Officials Say Officer Pay National Challenge

Finding money to increase officers pay is more difficult than ever.

Meridian Police Chief Lee Shelbourn estimates that almost half of his officers make less than $30,000 a year. He and state officials say low pay for officers is not an isolated concern.

The starting salary for a certified officer with the Meridian Police Department is just under $25,000. That's before taxes and insurance costs are taken out of it.

According to Shelbourn, the average gross salary for a ten-year veteran with the department ranges between $25,000 and $30,000.

"Our officers, what they choose rather than quit is to get a second job because law enforcement becomes a way of life," said Shelbourn.

Of the 105 officers who work in Meridian, the chief says the majority of them have worked for MPD less than ten years, or more than 15. He says the low pay is not isolated to this area.

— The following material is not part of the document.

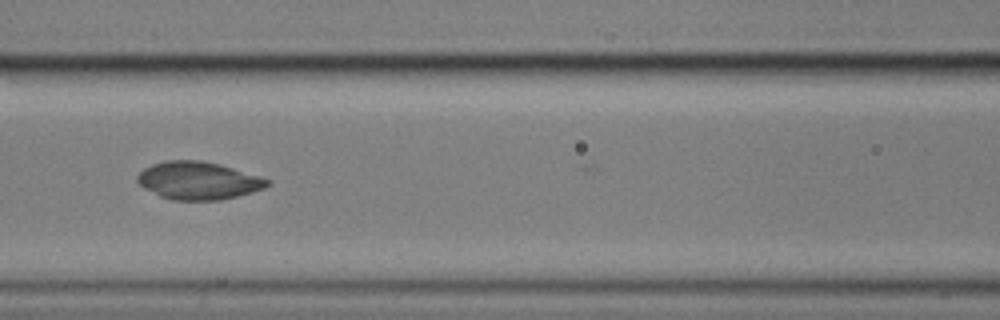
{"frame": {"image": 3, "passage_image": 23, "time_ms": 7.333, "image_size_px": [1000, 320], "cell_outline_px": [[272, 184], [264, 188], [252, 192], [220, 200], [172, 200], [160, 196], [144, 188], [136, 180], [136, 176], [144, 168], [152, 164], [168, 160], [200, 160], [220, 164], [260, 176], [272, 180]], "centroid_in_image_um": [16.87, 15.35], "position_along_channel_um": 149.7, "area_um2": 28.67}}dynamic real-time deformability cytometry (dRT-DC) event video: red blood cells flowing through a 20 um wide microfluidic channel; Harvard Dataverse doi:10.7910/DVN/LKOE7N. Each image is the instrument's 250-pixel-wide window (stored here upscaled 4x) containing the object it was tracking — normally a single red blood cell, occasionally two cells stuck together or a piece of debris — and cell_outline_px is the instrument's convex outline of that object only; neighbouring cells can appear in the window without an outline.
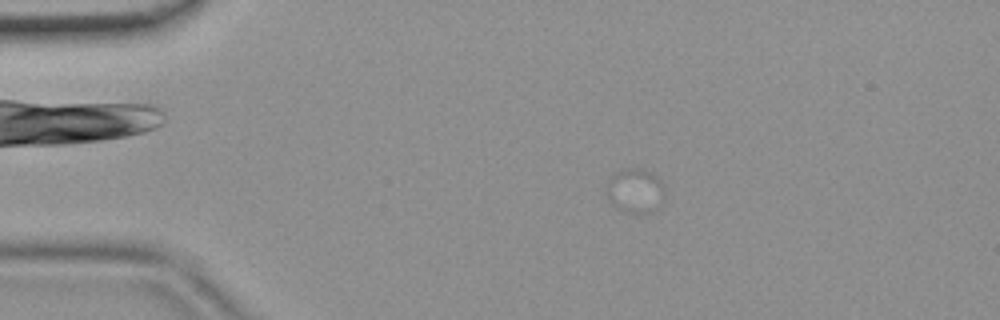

"It's a national problem," said Shelbourn. "You'll see departments throughout the country that make twice what we make, but the cost of living is twice what it is here."

"I won't say we're overworked, but we're heavily tasked," said Chief Randy Stringer, president of the Mississippi Police Chiefs Association. "Compared to other states, we are under paid. You've got to make it attractive for people to enter this line of work. It's not because of the pay, it's because they enjoy the job and like helping other people. But if you don't pay them, you're going to lose them to other professions."

Both Stringer and Shelbourn say that most municipalities are cash strapped and there's no extra money to boost salaries.

However, Chief Shelbourn says for the first time in three years his officers, along with other city workers, recently received a 1.5% pay raise.

"As a whole, the Meridian Police Department is doing an excellent job," said Shelbourn. "Do we have our bumps in the road? Absolutely. We always will because it's not a perfect world."